太困了,他很想马上把所有的事情都解决掉然后休息,脑回路也直接了很多。

“你是觉得之前很丢脸嘛。具体是哪里丢脸呢?是因为被别人看见自己那种样子,还是被标记、强行产生羁绊的感觉不舒服,还是说单纯是被触碰的时候不太喜欢。”风雅向来是体贴的,他看向黑时宰的喉咙,眼里满满的服务精神,“毕竟你那个时候尖叫得很厉害,至少嗓子肯定不舒服,我知道一个对嗓子好的小甜水,你要的话我现在可以爬起来给你煮?”

短短两分钟,黑时宰觉得这辈子全部的黑历史都已经出现了。

真真是眼前一黑,气死人了。

“闭嘴!”

他一把握住把柄,相当用力,看着风雅脸上的痛苦神色和没能压住痛呼,才稍微觉得满意些。

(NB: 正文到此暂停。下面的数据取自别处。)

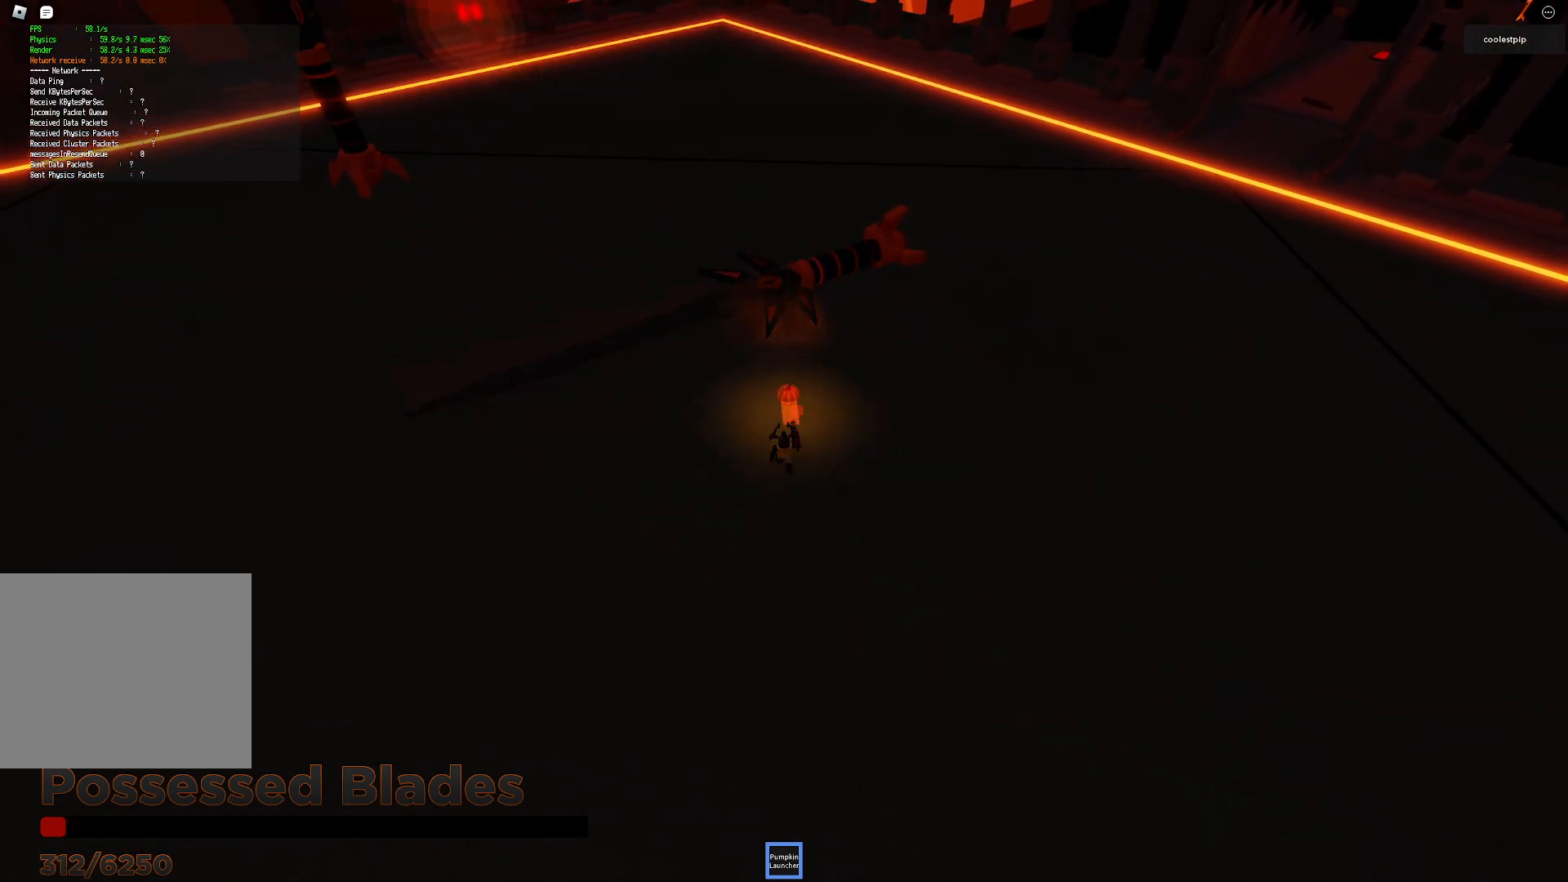
{"keys": ["w"], "events": []}
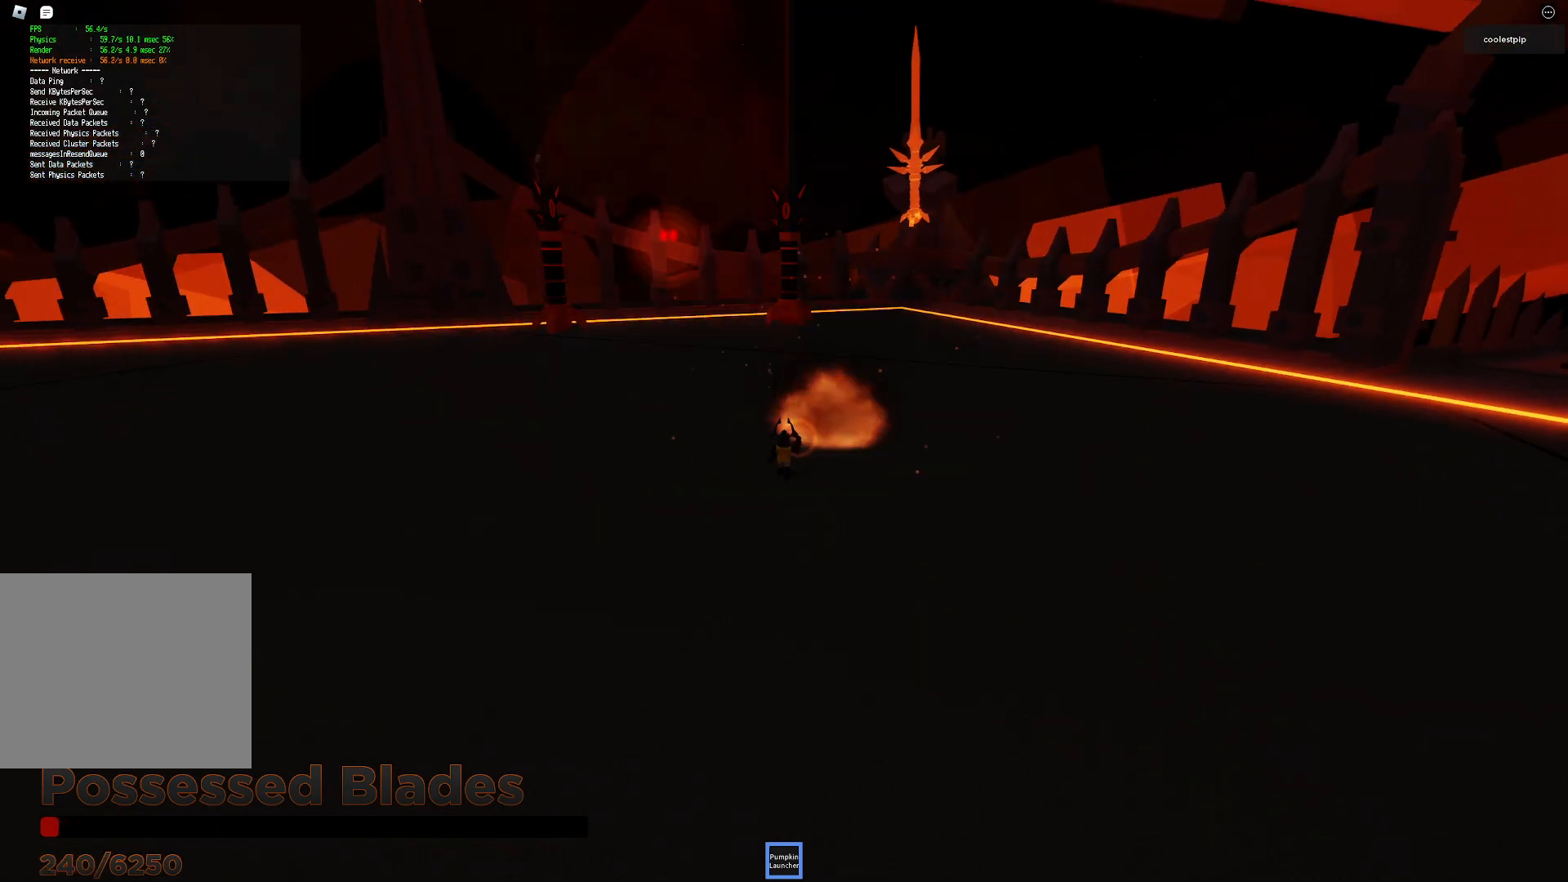
{"keys": ["w"], "events": [[233, "space", "down"], [433, "space", "up"]]}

要不是在浴缸里,左右都是水,风雅已经汗流浃背了。他很想看一下黑时宰身后有没有猫尾巴,但他那玩意也不是逗猫棒啊,抓两下真的会出事:“非要用这种报复方式吗?”他颤颤巍巍地抬头,嗓子里发出低低的叹息,眼睛里面湿漉漉的,大多是因为疼。

“你没有选择的权力。”

风雅用大脑和小脑一起思考了一下,只感觉到祖宗想玩逗猫棒。

黑时宰的手看起来倒是很漂亮的,骨骼分明,手指纤长,掌心带着点温度,但触感着实不好,指腹上都是粗糙的茧子,力气也没轻没重的。风雅用手背抵着眉心,他控制能力不怎么样,生理反应自然是有的,只是比起爽一下,他大脑里还在思考这样是不是不太对。

总感觉是奖励啊。

黑时宰也感觉到了。

风雅没有流露出那种被欺负的表情,就很奇怪,这样下去,他好像真的变成了某种服务者。他看着一号,一号的视线却散落在水面上,水珠从薄粉的肌肤上滚落,纤长的睫毛湿漉漉地结成络,唇微张着,吐息中偶尔夹杂着一点克制的低吟。不管怎么看,都和他的反应很不一样。水面不断地碎成块儿,隔着支离的光影能看见一点紧绷的腰线。

好像,和四号弄出来的反应也不一样。